Er hatte sie eine professionelle Feuerstelle ausheben lassen, gut abgesichert
mit einem Ring aus Steinen, damit das Lagerfeuer bei diesem Wind nicht außer
Kontrolle geriet. Ihre Zweighütte sah wirklich gekonnt aus mit ihrem Gerüst auf
Pfählen, die fest miteinander verbunden waren und gegen die sie ein Gitterwerk
aus ungeschälten Schößlingen stellten.
    »Morgen werden wir die Pfähle
noch ordentlich mit immergrünen Zweigen decken«, erklärte Lionel. »Heute nacht
hängen wir lediglich ein Stück von unserem Zelt über das Gerüst. Den Teil, der
nicht verbrannt ist«, fügte er vorwurfsvoll hinzu.
    »Du brauchst mich gar nicht so
anzugiften«, wies ihn Sarah zurecht. »Ich habe das Feuer bestimmt nicht gelegt.
Und wo wollt ihr deiner Meinung nach Wasser herbekommen?«
    »Aus dem Brunnen
selbstverständlich. Wir haben die Abdeckung entfernt und eine Winde mit Seil
und Eimer konstruiert, um das Wasser hochzuholen. Zeig es ihr, Jesse.«
    »Ich bin aber jetzt dran!«
brüllte der kleine Frank.
    »Ach was«, sagte sein
liebenswürdiger Bruder, »du kannst ja noch nicht einmal den Eimer heben. Du
darfst ihr dafür die Latrine zeigen.«
    Für ein derart kleines Kind
verfügte Frank über einen bemerkenswerten Wortschatz. Er verbrachte eine
geraume Zeit damit, Jesse bis ins kleinste Detail zu beschreiben, was er alles
mit der Latrine machen konnte, bevor er Sarah tatsächlich die neue sanitäre
Anlage zeigte. Sie lag ein ganzes Stück vom Lager entfernt und befand sich, wie
Sarah zu ihrer Erleichterung feststellte, unterhalb der Wasserversorgung. Es
handelte sich bei der Konstruktion um eine Art Tipi, das ebenfalls aus
Schößlingen angefertigt worden und mit einem anderen Zeitstück abgedeckt war.

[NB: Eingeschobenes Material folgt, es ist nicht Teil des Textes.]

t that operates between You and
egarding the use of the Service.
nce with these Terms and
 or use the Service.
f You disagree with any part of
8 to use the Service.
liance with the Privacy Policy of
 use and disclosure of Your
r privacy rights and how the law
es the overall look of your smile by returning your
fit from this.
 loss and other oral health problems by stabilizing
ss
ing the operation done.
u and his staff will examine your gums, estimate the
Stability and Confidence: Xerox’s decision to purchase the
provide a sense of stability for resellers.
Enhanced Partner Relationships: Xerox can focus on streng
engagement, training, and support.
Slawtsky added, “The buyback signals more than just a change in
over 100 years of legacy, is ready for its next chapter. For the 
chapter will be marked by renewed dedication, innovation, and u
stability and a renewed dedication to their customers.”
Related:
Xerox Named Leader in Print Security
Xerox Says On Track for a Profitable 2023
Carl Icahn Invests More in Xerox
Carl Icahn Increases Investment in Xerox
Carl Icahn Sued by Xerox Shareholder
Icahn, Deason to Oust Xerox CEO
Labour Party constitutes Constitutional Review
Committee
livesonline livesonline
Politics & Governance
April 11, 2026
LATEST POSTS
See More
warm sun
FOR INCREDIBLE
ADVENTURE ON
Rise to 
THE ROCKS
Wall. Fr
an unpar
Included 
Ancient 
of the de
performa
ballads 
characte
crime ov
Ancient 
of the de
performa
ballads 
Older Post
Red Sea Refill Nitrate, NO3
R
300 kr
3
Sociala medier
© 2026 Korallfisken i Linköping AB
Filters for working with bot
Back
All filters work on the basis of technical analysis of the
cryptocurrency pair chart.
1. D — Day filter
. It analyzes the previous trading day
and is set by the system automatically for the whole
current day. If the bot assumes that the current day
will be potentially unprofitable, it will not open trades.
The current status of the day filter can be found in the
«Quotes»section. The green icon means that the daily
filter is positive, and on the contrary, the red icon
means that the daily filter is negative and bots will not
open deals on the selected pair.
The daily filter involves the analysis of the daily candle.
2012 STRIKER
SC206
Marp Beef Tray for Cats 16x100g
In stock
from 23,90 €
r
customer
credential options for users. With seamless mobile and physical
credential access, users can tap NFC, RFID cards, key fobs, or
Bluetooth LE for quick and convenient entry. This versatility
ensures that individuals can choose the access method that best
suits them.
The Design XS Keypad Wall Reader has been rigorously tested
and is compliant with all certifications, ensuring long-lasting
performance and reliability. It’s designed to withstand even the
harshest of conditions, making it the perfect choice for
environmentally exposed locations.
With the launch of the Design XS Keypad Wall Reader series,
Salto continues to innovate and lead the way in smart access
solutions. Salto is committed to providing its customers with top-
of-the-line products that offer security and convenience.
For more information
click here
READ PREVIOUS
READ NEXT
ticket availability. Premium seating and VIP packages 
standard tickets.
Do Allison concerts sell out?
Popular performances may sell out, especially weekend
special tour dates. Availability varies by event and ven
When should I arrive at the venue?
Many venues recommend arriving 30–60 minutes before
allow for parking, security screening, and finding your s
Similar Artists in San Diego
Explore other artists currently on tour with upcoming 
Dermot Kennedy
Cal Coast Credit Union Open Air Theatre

Ein sägebockartiger Sitz stand über einer tiefen Grube. Sogar für einen
Behälter mit Chlorkalk war gesorgt.
    »Damit es nicht so stinkt«,
erklärte James.
    »Wie nett«, sagte Sarah.
»Kommt, jetzt gehen wir zum Brunnen.«
    Sie machte sich schreckliche
Sorgen wegen des Brunnens, die sich jedoch als unbegründet herausstellten.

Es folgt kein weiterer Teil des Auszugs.